PROBLEM DESCRIPTION
All entries below are to be set down again, identical to the source.

Extracted page text data

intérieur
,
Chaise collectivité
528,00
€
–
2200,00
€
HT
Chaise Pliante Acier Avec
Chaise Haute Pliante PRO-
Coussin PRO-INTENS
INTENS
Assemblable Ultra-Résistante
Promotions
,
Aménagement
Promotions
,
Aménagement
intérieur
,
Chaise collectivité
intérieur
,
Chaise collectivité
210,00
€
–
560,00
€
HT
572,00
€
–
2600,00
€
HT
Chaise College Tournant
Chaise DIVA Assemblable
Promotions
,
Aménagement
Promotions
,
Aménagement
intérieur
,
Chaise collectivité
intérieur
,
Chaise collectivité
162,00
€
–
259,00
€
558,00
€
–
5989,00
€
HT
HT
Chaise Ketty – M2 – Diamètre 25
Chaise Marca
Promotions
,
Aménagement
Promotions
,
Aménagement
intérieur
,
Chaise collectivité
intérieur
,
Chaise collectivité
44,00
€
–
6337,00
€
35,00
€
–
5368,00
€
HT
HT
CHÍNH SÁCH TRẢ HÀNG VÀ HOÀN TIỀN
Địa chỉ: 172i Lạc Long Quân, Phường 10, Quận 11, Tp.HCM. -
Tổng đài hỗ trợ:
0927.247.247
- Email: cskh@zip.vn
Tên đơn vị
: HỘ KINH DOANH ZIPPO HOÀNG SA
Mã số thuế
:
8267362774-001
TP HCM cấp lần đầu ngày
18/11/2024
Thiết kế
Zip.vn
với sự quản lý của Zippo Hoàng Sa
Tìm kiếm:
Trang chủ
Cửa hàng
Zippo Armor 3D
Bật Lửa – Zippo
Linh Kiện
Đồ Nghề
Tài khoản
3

ANSWER BOX
intérieur
,
Chaise collectivité
528,00
€
–
2200,00
€
HT
Chaise Pliante Acier Avec
Chaise Haute Pliante PRO-
Coussin PRO-INTENS
INTENS
Assemblable Ultra-Résistante
Promotions
,
Aménagement
Promotions
,
Aménagement
intérieur
,
Chaise collectivité
intérieur
,
Chaise collectivité
210,00
€
–
560,00
€
HT
572,00
€
–
2600,00
€
HT
Chaise College Tournant
Chaise DIVA Assemblable
Promotions
,
Aménagement
Promotions
,
Aménagement
intérieur
,
Chaise collectivité
intérieur
,
Chaise collectivité
162,00
€
–
259,00
€
558,00
€
–
5989,00
€
HT
HT
Chaise Ketty – M2 – Diamètre 25
Chaise Marca
Promotions
,
Aménagement
Promotions
,
Aménagement
intérieur
,
Chaise collectivité
intérieur
,
Chaise collectivité
44,00
€
–
6337,00
€
35,00
€
–
5368,00
€
HT
HT
CHÍNH SÁCH TRẢ HÀNG VÀ HOÀN TIỀN
Địa chỉ: 172i Lạc Long Quân, Phường 10, Quận 11, Tp.HCM. -
Tổng đài hỗ trợ:
0927.247.247
- Email: cskh@zip.vn
Tên đơn vị
: HỘ KINH DOANH ZIPPO HOÀNG SA
Mã số thuế
:
8267362774-001
TP HCM cấp lần đầu ngày
18/11/2024
Thiết kế
Zip.vn
với sự quản lý của Zippo Hoàng Sa
Tìm kiếm:
Trang chủ
Cửa hàng
Zippo Armor 3D
Bật Lửa – Zippo
Linh Kiện
Đồ Nghề
Tài khoản
3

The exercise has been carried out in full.